Part of the purpose of Precursor is to validate the system-on-chip (SoC) design we hope eventually to produce as a custom ASIC for use in future such products. This SoC, which we call "Betrusted-SoC," is meant to be the central pillar of security for devices like Precursor. The version of Betrusted-SoC used in Precursor is based on a Xilinx FPGA and has the following features:

• XC7S50-1L CSG324I, 80% utilized as of October 2020
• 100 MHz customized VexRISC-V RV32IMAC + MMU core with 4k caches
• Crypto primitives
  • Ring oscillator TRNG (compliments off-chip TRNG)
  • JTAG-based self-fusing for on-chip generation and sealing of secret keys
  • AES-128, -192, -256 with ECB, CBC and CTR modes
  • SHA-2 and SHA-512 digests
  • Microcoded Curve25519 field arithmetic engine
• SPI
  • High speed, 100 MHz DDR OPI SPI interface for code ROM
  • Low speed, 20 MHz SDR 1-bit SPI interface to insecure domain
• I²C (100 kHz) for system integration
• Keyboard switch matrix controller with low power standby
• Bidirectional I²S interface for audio
• Custom frame buffer-based LCD interface
• 32-bit async SRAM interface with standby support
• Standard UART
• Full speed USB device
• Hardware Ticktimer
• 12-bit ADC (system voltage monitor)
• GPIO for power management and extension

"Betrusted-EC" Reference Design

In addition to using Precursor to validate the SoC, we are also validating the embedded controller (EC) that’s in charge of standby power functions, as well as firewalling the untrusted hardware domain in devices like Precursor.
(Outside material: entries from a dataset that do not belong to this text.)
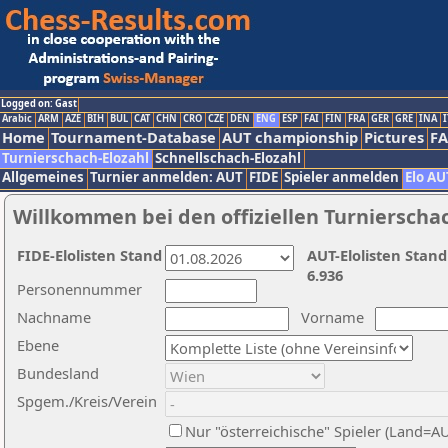
Logged on: Gast
Arabic
ARM
AZE
BIH
BUL
CAT
CHN
CRO
CZE
DEN
ENG
ESP
FAI
FIN
FRA
GER
GRE
INA
I
Home
Tournament-Database
AUT championship
Pictures
F
Turnierschach-Elozahl
Schnellschach-Elozahl
Allgemeines
Turnier anmelden: AUT
FIDE
Spieler anmelden
Elo AU
Willkommen bei den offiziellen Turnierscha
FIDE-Elolisten Stand
AUT-Elolisten Stand
6.936
Personennummer
Nachname
Vorname
Ebene
Bundesland
Spgem./Kreis/Verein
Nur "österreichische" Spieler (Land=A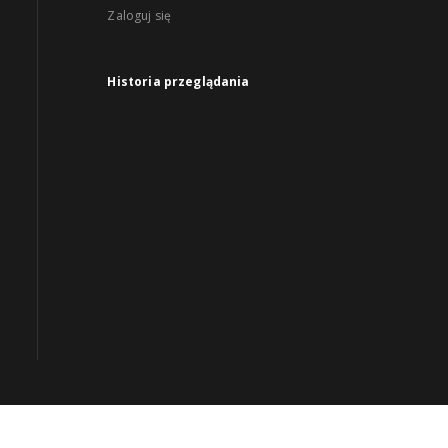
Zaloguj się
Historia przeglądania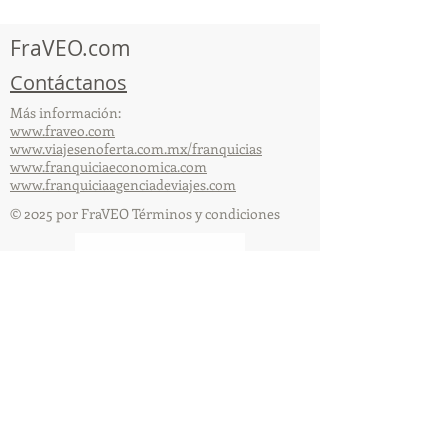
Acapulco!
FraVEO.com
Contáctanos
Más información:
www.fraveo.com
www.viajesenoferta.com.mx/franquicias
www.franquiciaeconomica.com
www.franquiciaagenciadeviajes.com
© 2025 por FraVEO Términos y condiciones
Te enviamos información
Nombre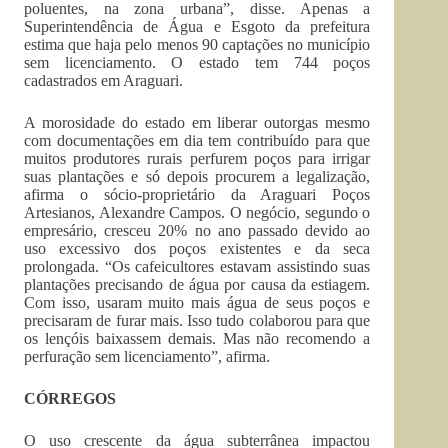
poluentes, na zona urbana”, disse. Apenas a
Superintendência de Água e Esgoto da prefeitura
estima que haja pelo menos 90 captações no município
sem licenciamento. O estado tem 744 poços
cadastrados em Araguari.
A morosidade do estado em liberar outorgas mesmo
com documentações em dia tem contribuído para que
muitos produtores rurais perfurem poços para irrigar
suas plantações e só depois procurem a legalização,
afirma o sócio-proprietário da Araguari Poços
Artesianos, Alexandre Campos. O negócio, segundo o
empresário, cresceu 20% no ano passado devido ao
uso excessivo dos poços existentes e da seca
prolongada. “Os cafeicultores estavam assistindo suas
plantações precisando de água por causa da estiagem.
Com isso, usaram muito mais água de seus poços e
precisaram de furar mais. Isso tudo colaborou para que
os lençóis baixassem demais. Mas não recomendo a
perfuração sem licenciamento”, afirma.
CÓRREGOS
O uso crescente da água subterrânea impactou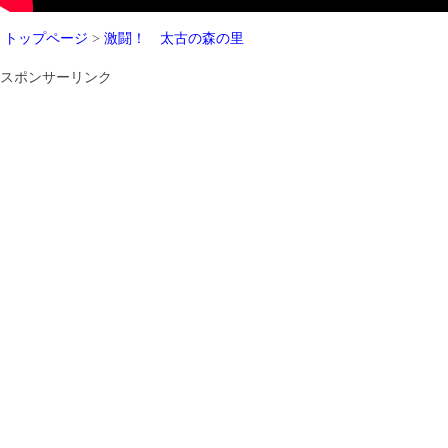
トップページ
>
激闘！ 太古の森の里
スポンサーリンク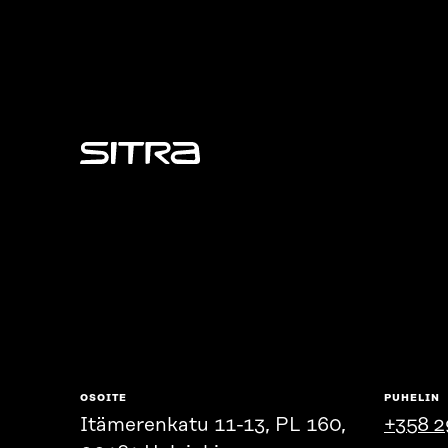
Sitra
OSOITE
PUHELIN
Itämerenkatu 11-13, PL 160,
+358 2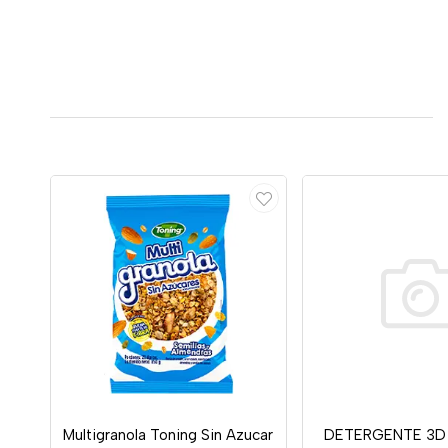
Multigranola Toning Sin Azucar
DETERGENTE 3D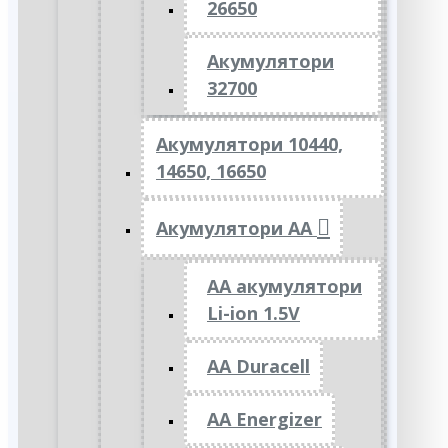
26650
Акумулятори
32700
Акумулятори 10440,
14650, 16650
Акумулятори АА
AA акумулятори
Li-ion 1.5V
AA Duracell
AA Energizer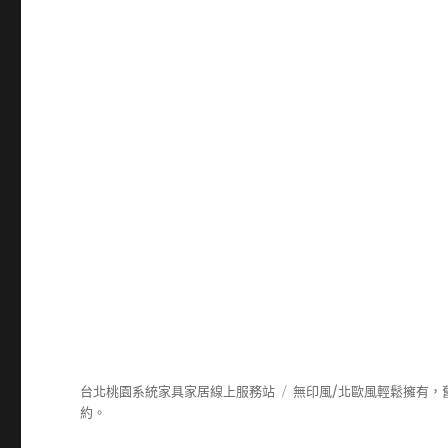
台北桃園系統家具家居線上服務站
無印風/北歐風輕鬆擁有，
約。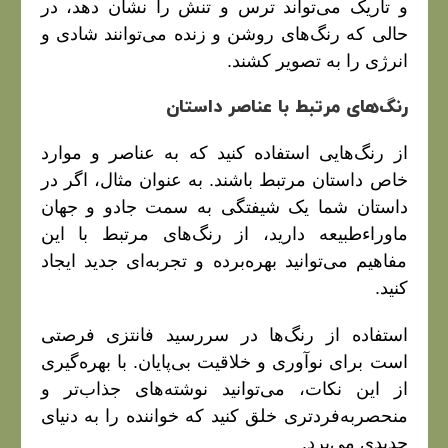
و تاریک می‌تواند ترس و تنش را نشان دهد، در
حالی که رنگ‌های روشن و زنده می‌توانند شادی و
انرژی را به تصویر کشند.
رنگ‌های مرتبط با عناصر داستان
از رنگ‌هایی استفاده کنید که به عناصر و موارد
خاص داستان مرتبط باشند. به عنوان مثال، اگر در
داستان شما یک شیفتگی به سمت جادو و جهان
ماوراءطبیعه دارید، از رنگ‌های مرتبط با این
مفاهیم می‌توانید بهره‌برده و تجربه‌ای جدید ایجاد
کنید.
استفاده از رنگ‌ها در سررسید فانتزی فرصتی
است برای نوآوری و خلاقیت بی‌پایان. با بهره‌گیری
از این نکات، می‌توانید نوشته‌های جذاب‌تر و
منحصربه‌فرد‌تری خلق کنید که خواننده را به دنیای
جدیدی می‌برد.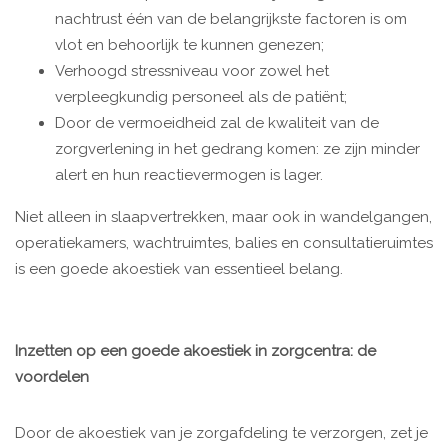
nachtrust één van de belangrijkste factoren is om
vlot en behoorlijk te kunnen genezen;
Verhoogd stressniveau voor zowel het
verpleegkundig personeel als de patiënt;
Door de vermoeidheid zal de kwaliteit van de
zorgverlening in het gedrang komen: ze zijn minder
alert en hun reactievermogen is lager.
Niet alleen in slaapvertrekken, maar ook in wandelgangen,
operatiekamers, wachtruimtes, balies en consultatieruimtes
is een goede akoestiek van essentieel belang.
Inzetten op een goede akoestiek in zorgcentra: de
voordelen
Door de akoestiek van je zorgafdeling te verzorgen, zet je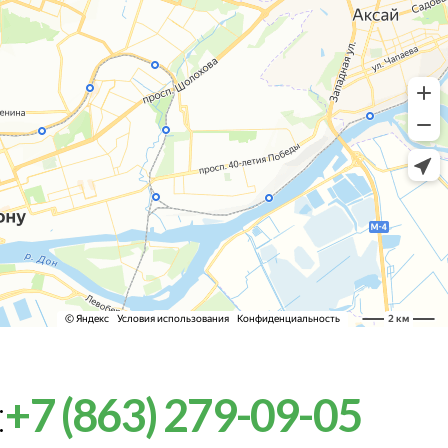
:
+7 (863) 279-09-05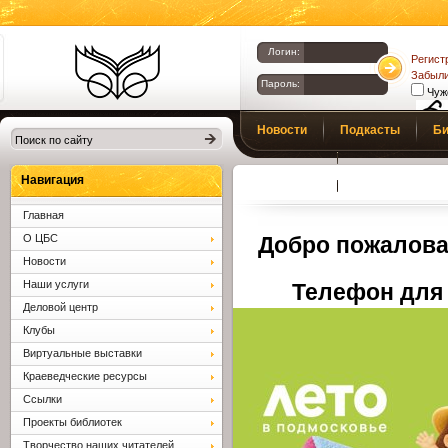
Логин:
Регист
Забыли
Пароль:
Чуж
Библиотеки
Новости
Подкасты
Би
Клина. Клинская
Верс
слаб
ЦБС.
Профсоюз
Вопросы и отв
Навигация
Главная
О ЦБС
Добро пожалова
Новости
Наши услуги
Телефон для 
Деловой центр
Клубы
Виртуальные выставки
Краеведческие ресурсы
Ссылки
Проекты библиотек
Творчество наших читателей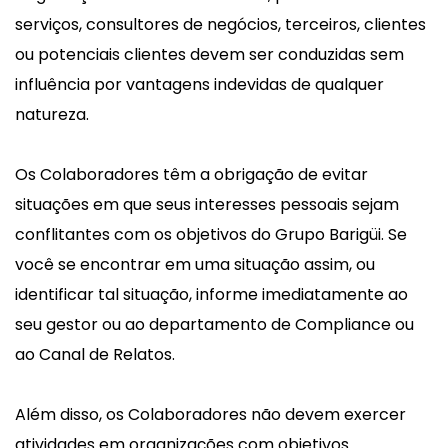
serviços, consultores de negócios, terceiros, clientes
ou potenciais clientes devem ser conduzidas sem
influência por vantagens indevidas de qualquer
natureza.
Os Colaboradores têm a obrigação de evitar
situações em que seus interesses pessoais sejam
conflitantes com os objetivos do Grupo Barigüi. Se
você se encontrar em uma situação assim, ou
identificar tal situação, informe imediatamente ao
seu gestor ou ao departamento de Compliance ou
ao Canal de Relatos.
Além disso, os Colaboradores não devem exercer
atividades em organizações com objetivos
The version of "Betrusted-EC" used in Precursor is based on a Lattice FPGA and has the following properties:

• iCE40UP5K SG48, 98% utilized
• 18 MHz LiteX VexRISC-V RV32I core (minimal + debug config)
• I²C (100 kHz) via softcore for system integration
• 2x SPI interfaces
  • FIFO buffered peripheral interface to SoC
  • Controller interface to Wi-Fi chipset
• Hardware tick timer
• Standard UART
• GPIO for power control

Precursor is an offshoot of the Betrusted project, which aims to make a complete hardware and software solution for secure and private communications. Our team would like to acknowledge partial funding for development of Precursor from the NGI0 PET Fund, a fund established by NLnet with financial support from the European Commission’s Next Generation Internet program.